## WORK TASK 1
In the pistol class description below, rewrite the paragraph that begins "At a minimum, students must" as a short bulleted list that keeps its main facts.
## WORK TASK 2
Carry on the pistol class description below, starting after its final sentence and writing in the same style.

## EXTRACT TO READ
=== Section Start ===

The Low-Light Techniques for Defensive Pistol class is taught by credentialed and certified law-enforcement tactical firearms instructors.
At a minimum, students must be able to demonstrate their understanding of basic firearms safety and handling concepts. Completion of a basic pistol course (NRA First Steps Pistol or Basic Pistol Course) or some other basics firearms familiarization program is preferred but not required. The Training Lead reserves the right to excuse any student who does not possess basic safety and/or handling skills.
1. Semi-automatic Pistol or Revolver - chambered in one of the following calibers: .380acp, 9mm, 10mm, .40 S&W, .357, .38 SPL, .45acp or .45 GAP. It is HIGHLY recommended that students bring and train with the firearm that they plan to use or carry for defensive purposes.
2. Sturdy Waist Holster is required. IWBs are permitted, provided that they support easy one-handed re-holstering.
ABSOLUTELY NO: cross-draw rigs, shoulder holsters, or drop-leg (thigh) holsters. (Certified law enforcement officers and certified "blue card" armed security officers are permitted to work with drop-leg holsters if it is a holster they are issued by their department/agency or required for duty purposes.)

=== Section End ===

## PROVIDED INFORMATION
=== Section Start ===

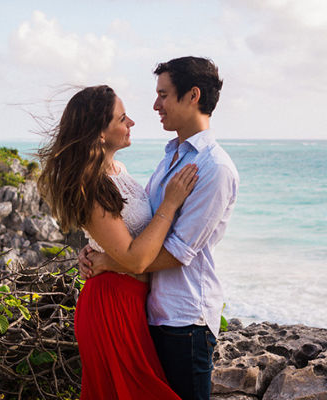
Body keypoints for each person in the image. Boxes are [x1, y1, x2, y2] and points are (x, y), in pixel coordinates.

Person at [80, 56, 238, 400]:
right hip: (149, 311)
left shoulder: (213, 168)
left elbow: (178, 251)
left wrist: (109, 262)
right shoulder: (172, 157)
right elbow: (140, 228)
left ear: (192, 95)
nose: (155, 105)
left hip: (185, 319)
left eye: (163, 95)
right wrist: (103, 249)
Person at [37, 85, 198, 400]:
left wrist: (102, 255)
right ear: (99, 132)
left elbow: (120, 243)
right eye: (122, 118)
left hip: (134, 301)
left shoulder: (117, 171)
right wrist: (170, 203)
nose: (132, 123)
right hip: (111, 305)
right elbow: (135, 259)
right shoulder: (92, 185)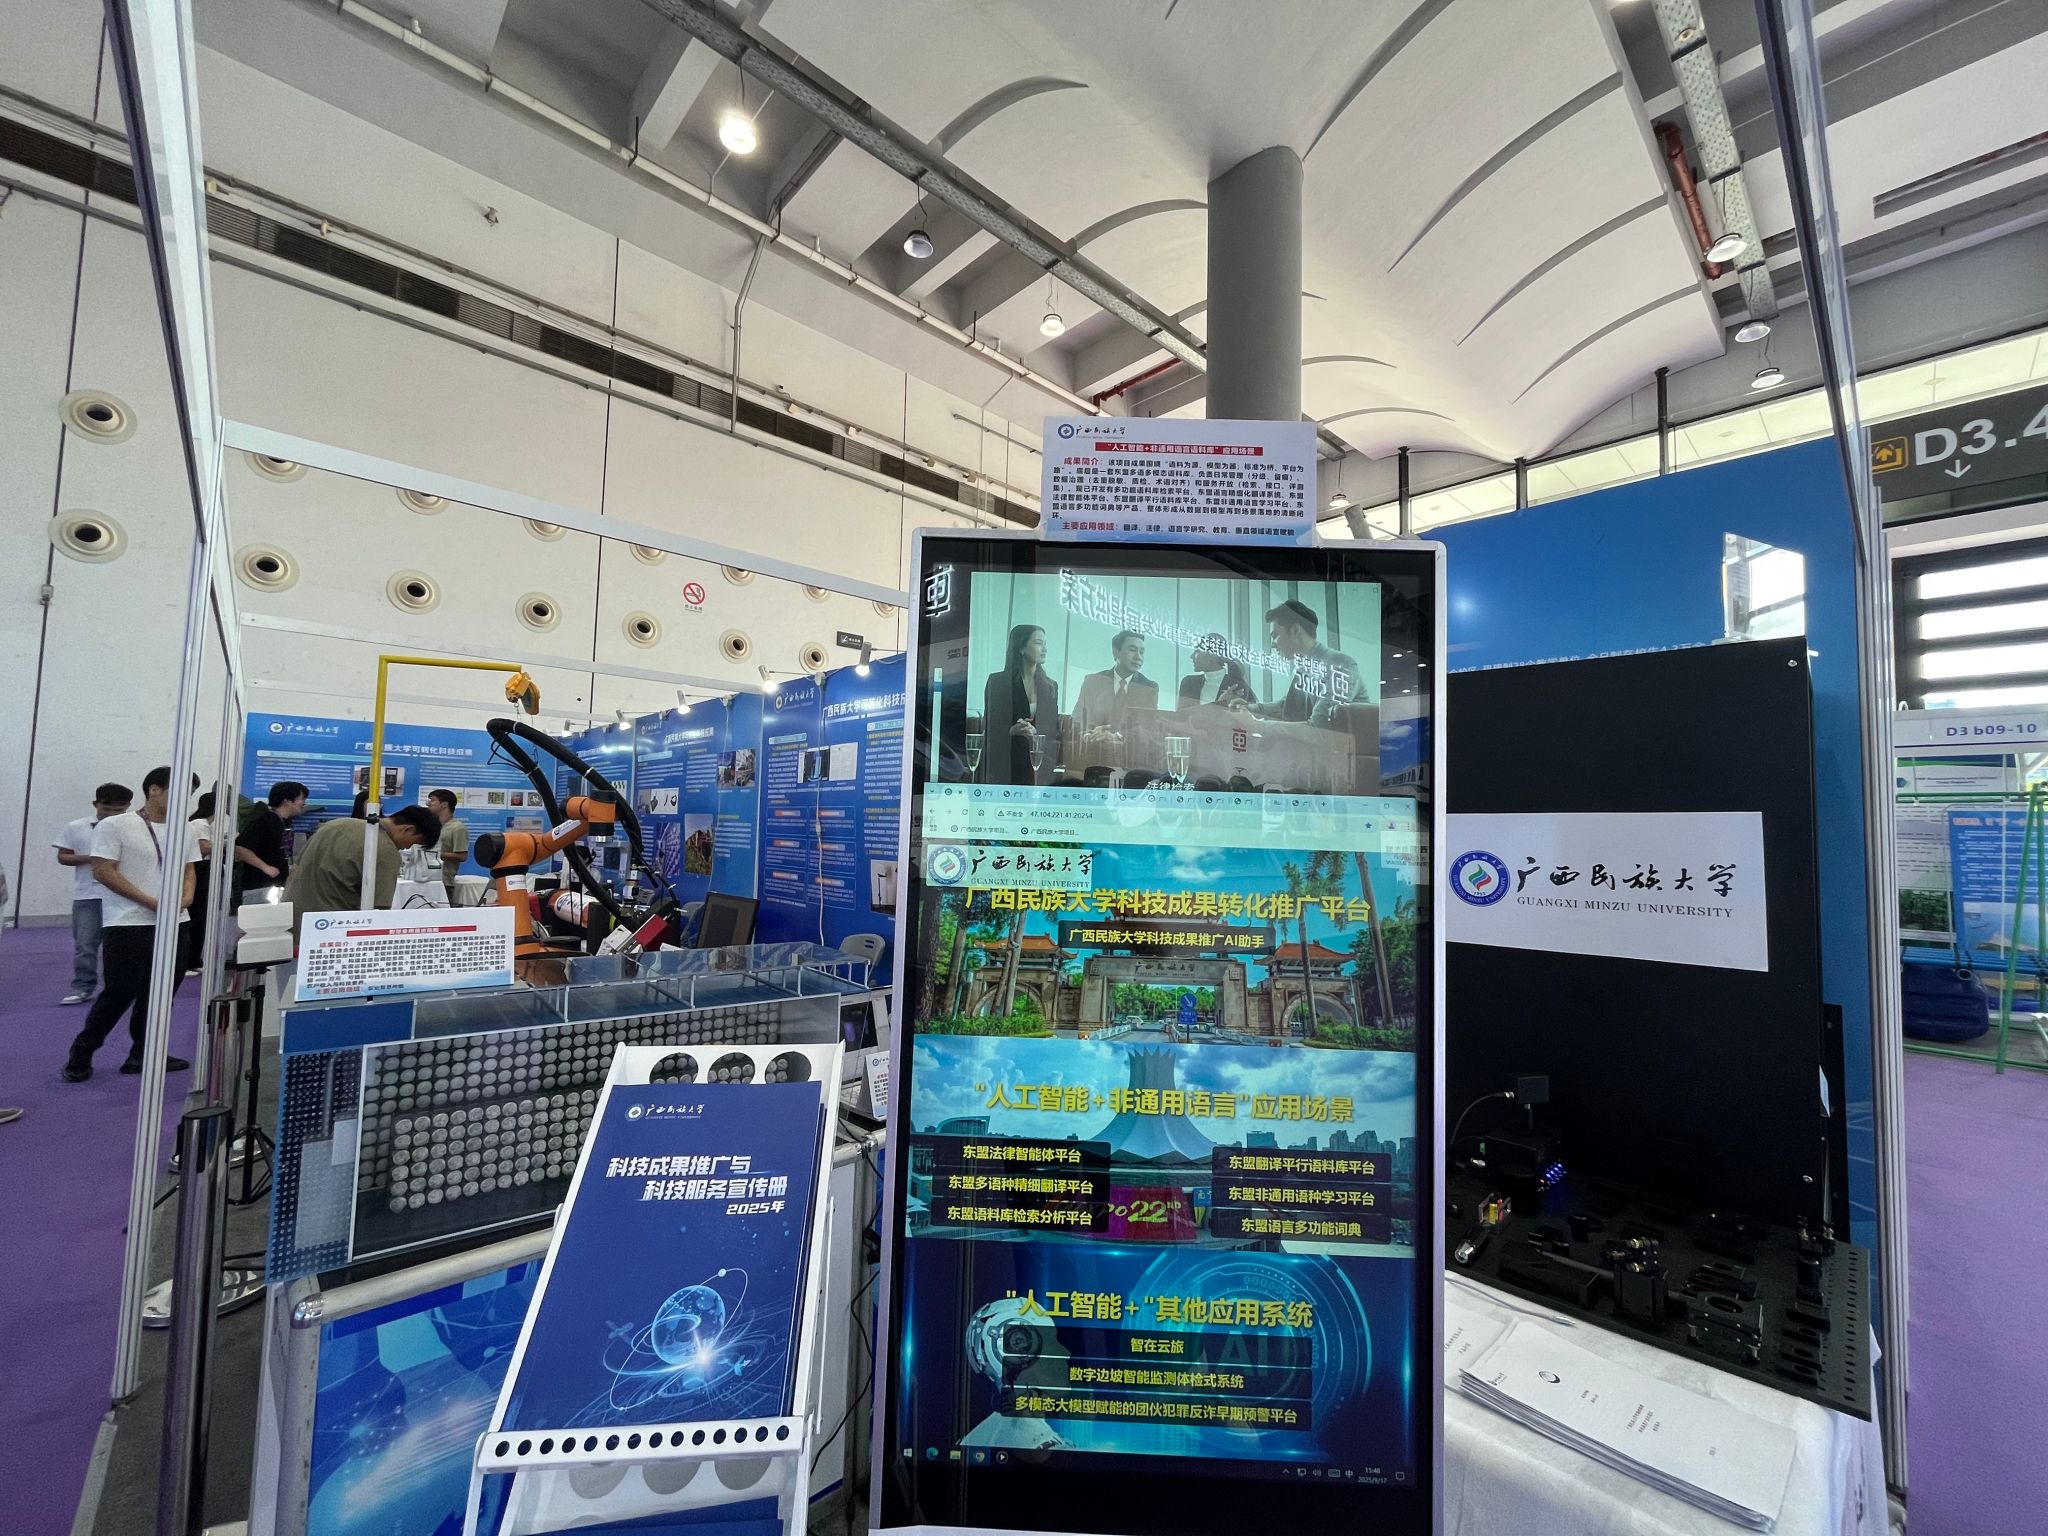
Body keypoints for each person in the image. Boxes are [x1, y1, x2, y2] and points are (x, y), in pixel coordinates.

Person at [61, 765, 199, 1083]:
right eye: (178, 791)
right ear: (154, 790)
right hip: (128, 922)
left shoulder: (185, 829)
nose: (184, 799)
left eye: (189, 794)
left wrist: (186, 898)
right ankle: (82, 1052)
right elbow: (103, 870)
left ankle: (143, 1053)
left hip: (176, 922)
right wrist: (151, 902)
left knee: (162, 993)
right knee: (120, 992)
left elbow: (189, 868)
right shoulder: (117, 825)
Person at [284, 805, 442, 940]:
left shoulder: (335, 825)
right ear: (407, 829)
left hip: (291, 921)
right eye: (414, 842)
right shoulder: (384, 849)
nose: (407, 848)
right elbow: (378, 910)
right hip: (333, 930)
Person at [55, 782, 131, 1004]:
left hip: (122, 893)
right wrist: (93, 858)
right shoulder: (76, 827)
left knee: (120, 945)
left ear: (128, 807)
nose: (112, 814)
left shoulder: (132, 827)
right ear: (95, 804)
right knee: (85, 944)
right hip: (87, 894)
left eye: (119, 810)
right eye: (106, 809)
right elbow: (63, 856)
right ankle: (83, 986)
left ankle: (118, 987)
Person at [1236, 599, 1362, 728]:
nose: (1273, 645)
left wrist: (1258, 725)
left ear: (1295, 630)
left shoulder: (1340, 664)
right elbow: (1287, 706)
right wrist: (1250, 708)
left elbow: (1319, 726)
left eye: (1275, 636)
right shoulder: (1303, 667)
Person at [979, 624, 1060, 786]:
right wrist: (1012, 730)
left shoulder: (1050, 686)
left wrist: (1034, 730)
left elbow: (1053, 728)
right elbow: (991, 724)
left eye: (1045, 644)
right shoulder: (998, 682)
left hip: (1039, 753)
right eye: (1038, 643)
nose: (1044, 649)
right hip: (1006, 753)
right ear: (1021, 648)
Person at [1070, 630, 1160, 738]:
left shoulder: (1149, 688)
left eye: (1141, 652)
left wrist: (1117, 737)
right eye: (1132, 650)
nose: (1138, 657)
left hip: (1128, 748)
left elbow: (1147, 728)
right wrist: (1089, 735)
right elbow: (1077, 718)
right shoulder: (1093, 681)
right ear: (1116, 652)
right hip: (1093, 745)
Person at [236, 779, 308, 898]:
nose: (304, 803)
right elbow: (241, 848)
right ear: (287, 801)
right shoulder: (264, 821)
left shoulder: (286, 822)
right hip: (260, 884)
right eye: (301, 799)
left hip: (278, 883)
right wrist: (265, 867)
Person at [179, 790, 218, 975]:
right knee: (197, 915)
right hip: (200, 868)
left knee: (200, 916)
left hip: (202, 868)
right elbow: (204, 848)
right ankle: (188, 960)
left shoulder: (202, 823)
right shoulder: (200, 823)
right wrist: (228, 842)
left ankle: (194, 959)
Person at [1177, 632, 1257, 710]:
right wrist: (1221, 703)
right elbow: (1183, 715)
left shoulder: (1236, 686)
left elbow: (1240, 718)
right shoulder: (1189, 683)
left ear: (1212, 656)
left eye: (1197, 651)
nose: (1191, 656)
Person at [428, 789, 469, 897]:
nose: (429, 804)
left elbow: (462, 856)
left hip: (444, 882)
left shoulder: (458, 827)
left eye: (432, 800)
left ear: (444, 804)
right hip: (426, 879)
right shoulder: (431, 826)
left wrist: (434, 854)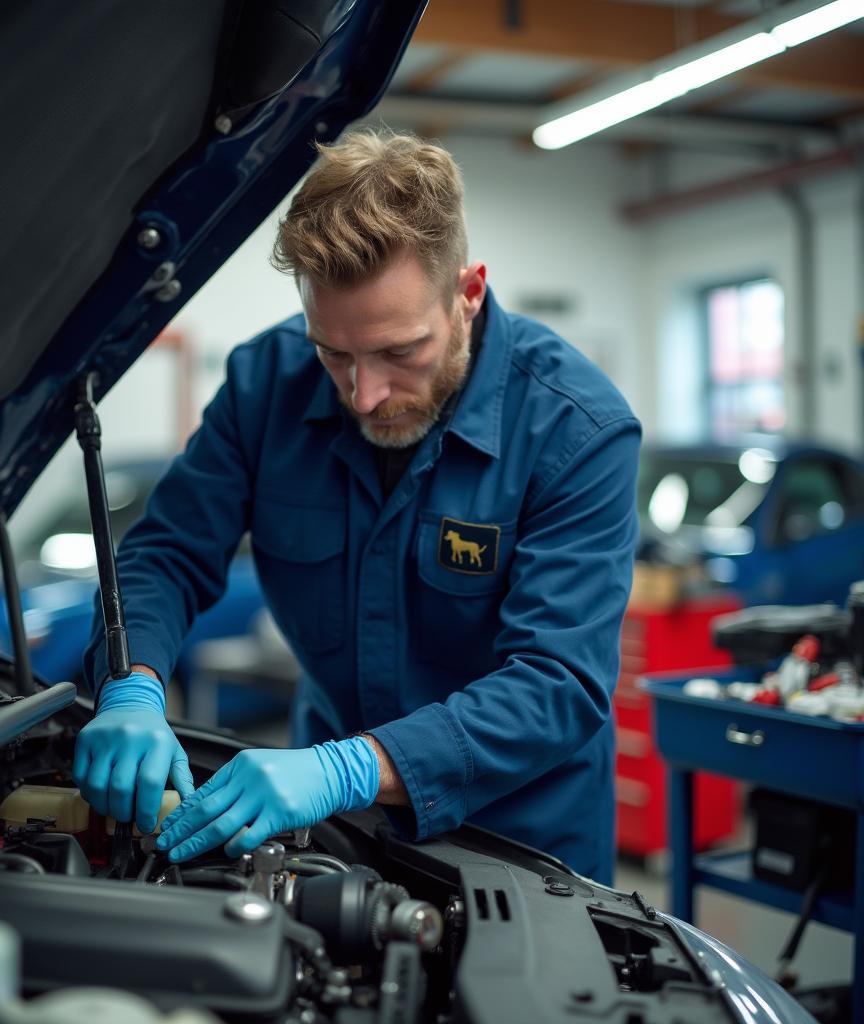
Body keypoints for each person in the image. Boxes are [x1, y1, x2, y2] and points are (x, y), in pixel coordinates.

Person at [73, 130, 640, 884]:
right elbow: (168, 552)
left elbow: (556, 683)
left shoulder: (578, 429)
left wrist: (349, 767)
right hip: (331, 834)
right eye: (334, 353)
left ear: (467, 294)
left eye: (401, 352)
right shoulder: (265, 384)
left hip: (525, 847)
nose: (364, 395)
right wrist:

=== Section End ===

## WRITTEN ANSWER 1
- Students must at least show they understand basic firearms safety and handling.
- Finishing a basic pistol course is preferred but not required. This can be NRA First Steps Pistol, the Basic Pistol Course, or another basic firearms familiarization program.
- The Training Lead may excuse any student who lacks basic safety or handling skills.

## WRITTEN ANSWER 2
3. Flashlight - It is preferable that you bring a compact, high-powered tactical flashlight with a button or a switch to activate. Tailcap buttons are ideal. Weapon-mounted lights will NOT be utilized in this program. Students are asked to bring a handheld option.
NOTE: This flashlight offers outstanding performance at an unbeatable price:
4. Ammunition - 150 rounds. Ammunition should be factory-manufactured. Reloads are NOT allowed. Having Difficulty getting Ammo, not to worry we have plenty.
5. Snap-Caps/Dummy Rounds - Students should bring a MINIMUM of two (2) snap-caps or dummy rounds PER MAGAZINE. (2 magazines = 4 snap-caps, 3 magazines = 6 snap-caps, etc.) These may be purchased from retail outlets like Bass Pro Shops or your local firearms retailer Don't worry... we always have loaners!
6. Magazines/Speed Loaders - students should bring a MINIMUM of two (2) magazines or two (2) speed loaders (for revolvers.) Three magazines or speed loaders are ideal. It is recommended that students have magazine pouches or speed loader holders.
7. Eye Protection, Ear Protection, and Baseball Style Cap - Sunglasses may be worn in conjunction with a baseball cap with the bill worn forward. Safety glasses must be of the wrap-around type or employ side panels. If wearing prescription glasses, they must be covered with safety glasses unless they meet the above requirements. Earplugs or earmuffs (preferred), and it is highly recommended that a baseball cap with a bill to deflect ejected brass be worn.
8. Appropriate Clothing - Students should bring appropriate clothing to participate in the classroom portion of the training as well as the range portion of the program, which will be conducted at an indoor range. Shorts, sandals, or flip-flops are NOT range-appropriate.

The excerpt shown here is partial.